- _ATIVIDADES_:
1 > Transcreva, do texto sobre as caixinhas de rapé de Dioníso e Ariadne, o trecho que vai de "FMA 949 – Caixa de tabaco de" até "insectos em ouro.", incluindo este último.
2 > Escreva a continuação do texto sobre as caixinhas de rapé de Dioníso e Ariadne, a partir do ponto em que ele termina.

- _EXCERTO DE ORIGEM_:
┄┄┄┄┄┄┄┄┄┄

Dioníso e Ariadne : duas caixinhas de rapé – Destaque em Maio 2019

Dioníso e Ariadne : duas caixinhas de rapé

 

FMA 949 – Caixa de tabaco oval

Adelaide-Catherine Duponnois, Paris c. 1822 -1838

Malaquite, sanguínea e ouro

A: 2,50cm x C: 7,10cm x P: 5,50cm

 

 

FMA 969 – Caixa de tabaco retangular

Rémond Lamy & Compagnie, Genebra, c. 1801 -1804

Ouro e esmaltes policromados

A: 1,40cm x C: 9,80cm x P: 6.80cm

 

 

 

FMA 949 – Caixa de tabaco de forma oval em malaquite, sanguínea e ouro com representação esculpida do mito de Dioníso e Ariadne na tampa, rematada por cercadura de flores e insectos em ouro.

FMA 969 – Caixa de tabaco de forma rectangular em ouro decorada por esmaltes polícromos. A tampa apresenta cena mitológica com representação de Dioníso e Ariadne, rematada por cercadura de motivos vegetalistas em ouro.

 

Mito de Dioníso e Ariadne

Na mitologia grega, Ariadne, era uma princesa, filha de Minos rei de Creta e de Pasifae.  Apaixonou-se por Teseu e ajudou-o a sair do labirinto do Minotauro, fugindo juntos para a ilha de Naxos, onde Teseu a abandonou enquanto dormia. Desesperada ao ver o navio de Teseu afastar-se, chorava até que ouviu uma música trazida pelo vento e viu um alegre cortejo liderado por Dioníso, deus grego do vinho (O Baco da mitologia romana). Este foi ter com Ariadne e consolou-a levando-a a esquecer Teseu, tendo ficado noivos. O casamento foi celebrado com grande alegria e Dioníso ofereceu à sua esposa uma coroa de sete estrelas brilhantes, que após a morte dela, atirou aos céus onde ainda pode ser vista como a constelação de Ariadne ou Corona. Depois da morte de Ariadne, Dioníso perdeu toda a alegria, desinteressando-se da música, dança e folia até que Júpiter impressionado pelo seu luto, decidiu restaurar a vida de Ariadne dando-lhe imortalidade e devolvendo-a aos braços do deus.

Há dois tipos de representação principal de Dioníso: a mais antiga na qual o deus surge já de idade avançada, com barba, vestido com panejamentos que lhe cobrem a maior parte do corpo. A outra, mais recente, surge, gracioso, charmoso, quase efeminado, com cabelo longo de caracóis ou então apanhado ao alto. Aparece nu ou então com uma capa de pele de leão ou de pantera sobre o ombro. Na cabeça apresenta uma coroa de folhas de videira, segurando numa das mãos uma taça de vinho e na outra um bastão (thyrsus) que lhe serve de ceptro.

┄┄┄┄┄┄┄┄┄┄

- _DADOS FORNECIDOS_:

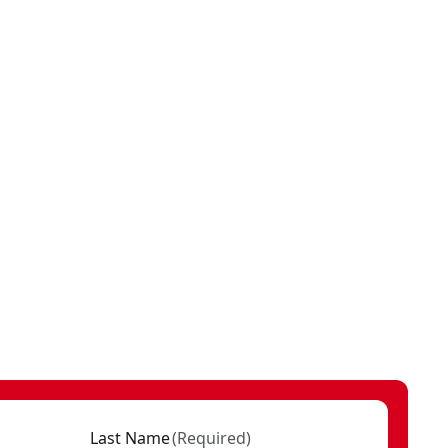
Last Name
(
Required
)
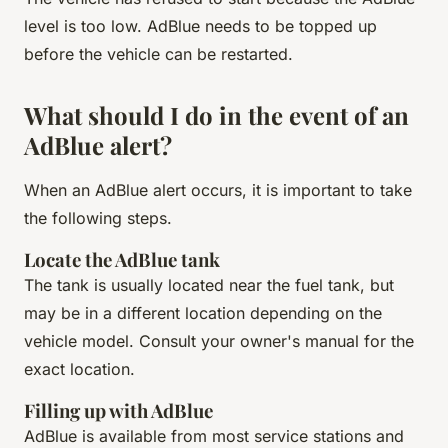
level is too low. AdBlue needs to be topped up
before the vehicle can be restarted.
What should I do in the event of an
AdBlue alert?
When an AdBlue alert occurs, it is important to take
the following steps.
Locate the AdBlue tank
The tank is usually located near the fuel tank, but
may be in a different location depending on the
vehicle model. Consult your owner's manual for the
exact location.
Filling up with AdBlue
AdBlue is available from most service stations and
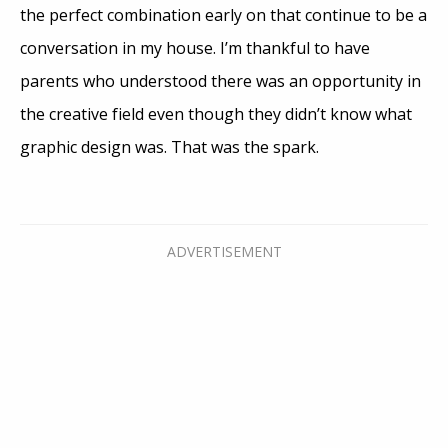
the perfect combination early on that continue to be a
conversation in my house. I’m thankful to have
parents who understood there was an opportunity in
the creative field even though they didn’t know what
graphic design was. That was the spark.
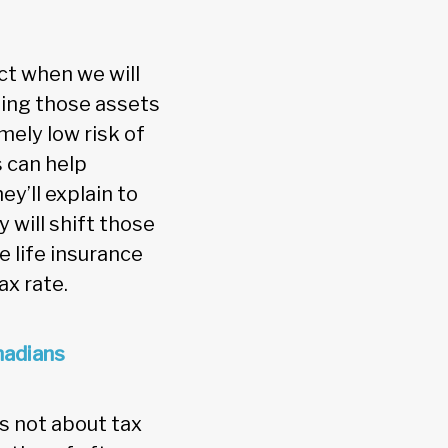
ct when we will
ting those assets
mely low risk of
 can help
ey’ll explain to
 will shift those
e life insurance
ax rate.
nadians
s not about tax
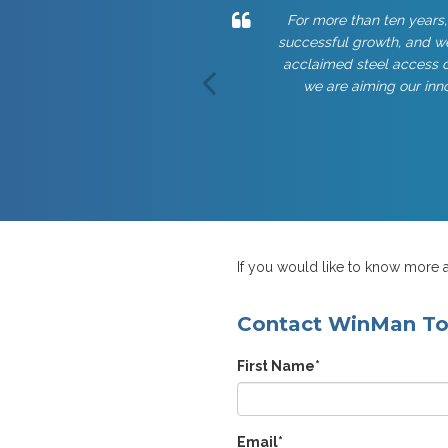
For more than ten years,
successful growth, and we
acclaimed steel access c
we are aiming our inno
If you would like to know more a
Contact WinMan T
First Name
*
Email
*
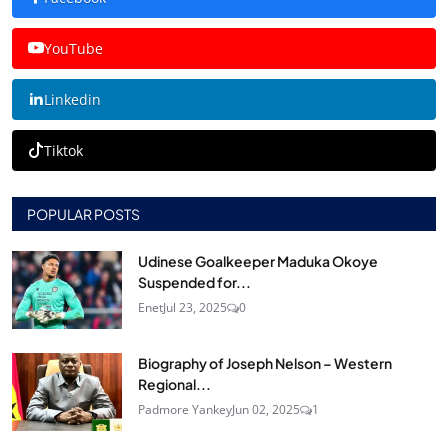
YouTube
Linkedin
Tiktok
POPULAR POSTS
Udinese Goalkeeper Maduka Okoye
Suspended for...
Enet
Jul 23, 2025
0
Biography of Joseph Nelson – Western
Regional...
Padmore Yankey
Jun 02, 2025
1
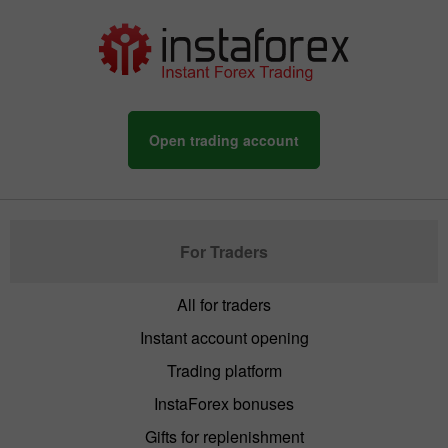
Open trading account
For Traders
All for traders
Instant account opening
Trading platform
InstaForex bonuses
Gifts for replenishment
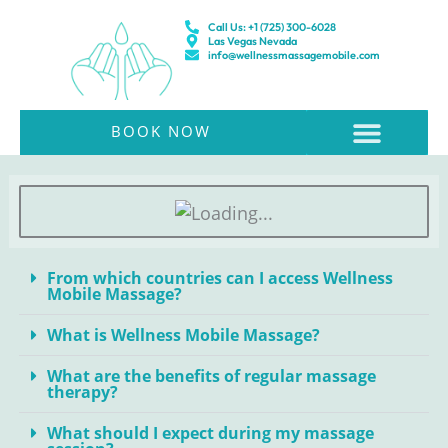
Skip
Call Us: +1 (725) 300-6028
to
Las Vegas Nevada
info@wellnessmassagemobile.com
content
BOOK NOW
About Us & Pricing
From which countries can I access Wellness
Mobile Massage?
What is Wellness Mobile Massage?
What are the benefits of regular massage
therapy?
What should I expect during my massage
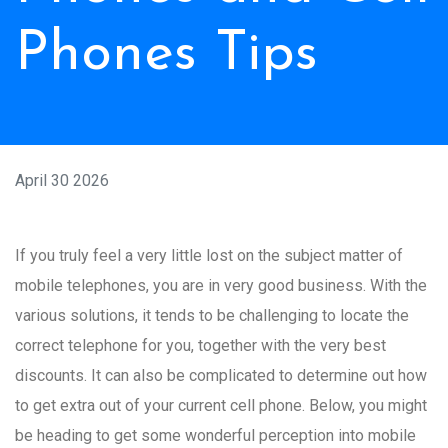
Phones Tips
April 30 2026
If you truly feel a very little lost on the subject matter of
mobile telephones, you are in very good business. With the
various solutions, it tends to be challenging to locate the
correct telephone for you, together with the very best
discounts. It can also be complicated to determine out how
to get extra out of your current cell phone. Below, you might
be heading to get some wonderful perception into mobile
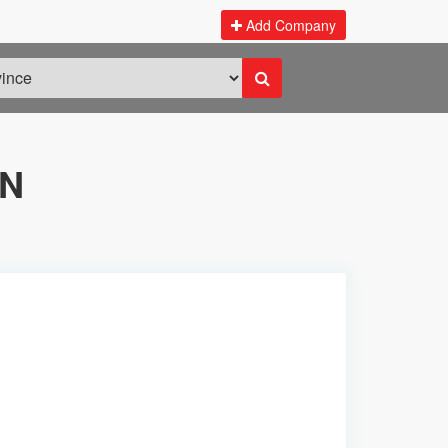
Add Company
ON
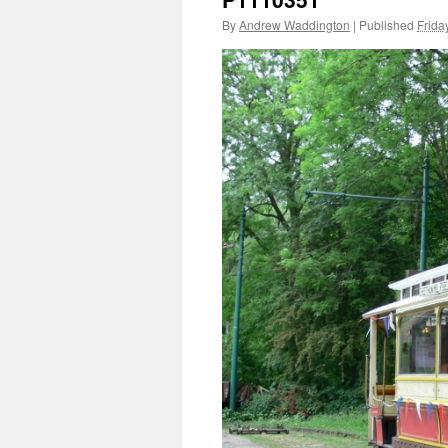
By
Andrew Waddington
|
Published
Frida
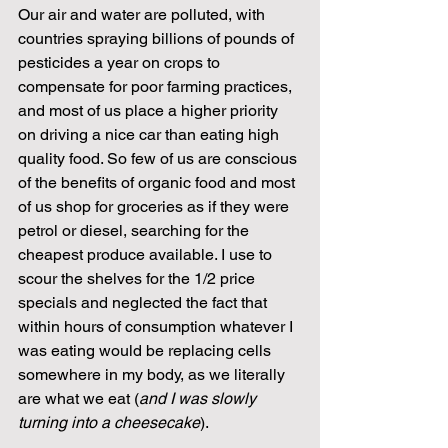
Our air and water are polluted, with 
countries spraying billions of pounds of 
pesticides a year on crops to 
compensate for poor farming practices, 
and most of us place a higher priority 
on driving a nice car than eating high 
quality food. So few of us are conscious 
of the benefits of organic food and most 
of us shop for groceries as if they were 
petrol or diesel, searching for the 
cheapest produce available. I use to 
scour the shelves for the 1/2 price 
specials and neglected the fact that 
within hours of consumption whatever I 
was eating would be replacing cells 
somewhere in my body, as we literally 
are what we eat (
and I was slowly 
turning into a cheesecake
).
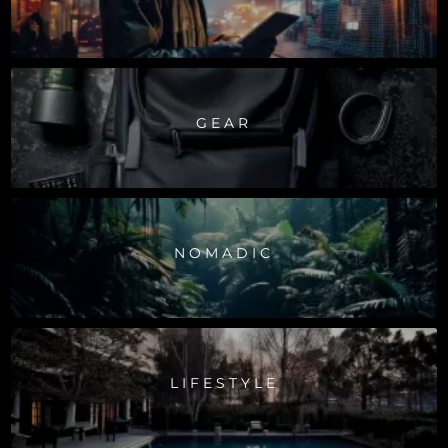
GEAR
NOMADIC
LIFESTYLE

┄┄┄┄┄┄┄┄┄┄

- _RESPOSTAS ESPERADAS_:
1 >
FMA 949 – Caixa de tabaco de forma oval em malaquite, sanguínea e ouro com representação esculpida do mito de Dioníso e Ariadne na tampa, rematada por cercadura de flores e insectos em ouro.

2 >
 

O Tabaco

Trazido da América no século XVI, o tabaco  (também designado por “erva de Nicot”)  era plantado por Damião de Goes em Lisboa, que o deu a conhecer ao embaixador de França em Portugal, Jean Nicot que, por sua vez, o introduz em França, com a crença nas suas propriedades medicinais e curativas, tendo-o apresentado na corte de Catarina da Medicis.

À época, as suas folhas eram reduzidas a pó (rapé) sendo depois inaladas, tanto por homens como por mulheres. Este novo hábito levou ao aparecimento de objectos (caixas) e códigos de conduta relacionados com o seu uso e designados por “exercício da tabatière”. Frequentemente o tabaco era oferecido nos círculos sociais, passando a caixa que o continha, de mão em mão, havendo regras de comportamento para o seu uso. As caixas deviam ser abertas apenas com uma mão, ficando a outra livre para retirar alguns grãos com o polegar e indicador e levá-lo ao nariz com um gesto arredondado (que permitia admirar as joias que se usavam na mão) aspirando o tabaco suavemente.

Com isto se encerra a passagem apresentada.